Task to complete: Print out the data below in full and exactly, skipping the pictures.

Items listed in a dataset
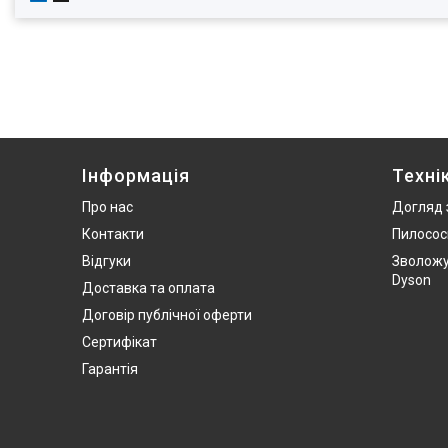
Інформація
Техні
Про нас
Догляд 
Контакти
Пилосос
Відгуки
Зволожу
Dyson
Доставка та оплата
Договір публічної оферти
Сертифікат
Гарантія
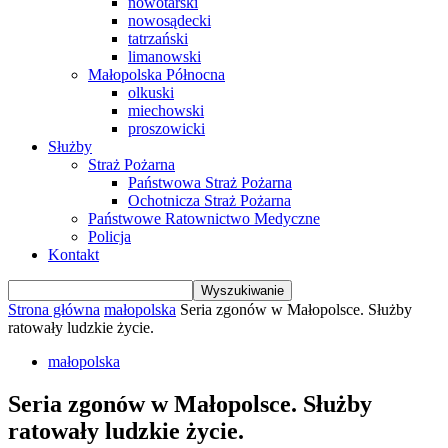
nowotarski
nowosądecki
tatrzański
limanowski
Małopolska Północna
olkuski
miechowski
proszowicki
Służby
Straż Pożarna
Państwowa Straż Pożarna
Ochotnicza Straż Pożarna
Państwowe Ratownictwo Medyczne
Policja
Kontakt
Strona główna
małopolska
Seria zgonów w Małopolsce. Służby
ratowały ludzkie życie.
małopolska
Seria zgonów w Małopolsce. Służby
ratowały ludzkie życie.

Answer box:
Інформація
Техні
Про нас
Догляд 
Контакти
Пилосос
Відгуки
Зволожу
Dyson
Доставка та оплата
Договір публічної оферти
Сертифікат
Гарантія
nowotarski
nowosądecki
tatrzański
limanowski
Małopolska Północna
olkuski
miechowski
proszowicki
Służby
Straż Pożarna
Państwowa Straż Pożarna
Ochotnicza Straż Pożarna
Państwowe Ratownictwo Medyczne
Policja
Kontakt
Strona główna
małopolska
Seria zgonów w Małopolsce. Służby
ratowały ludzkie życie.
małopolska
Seria zgonów w Małopolsce. Służby
ratowały ludzkie życie.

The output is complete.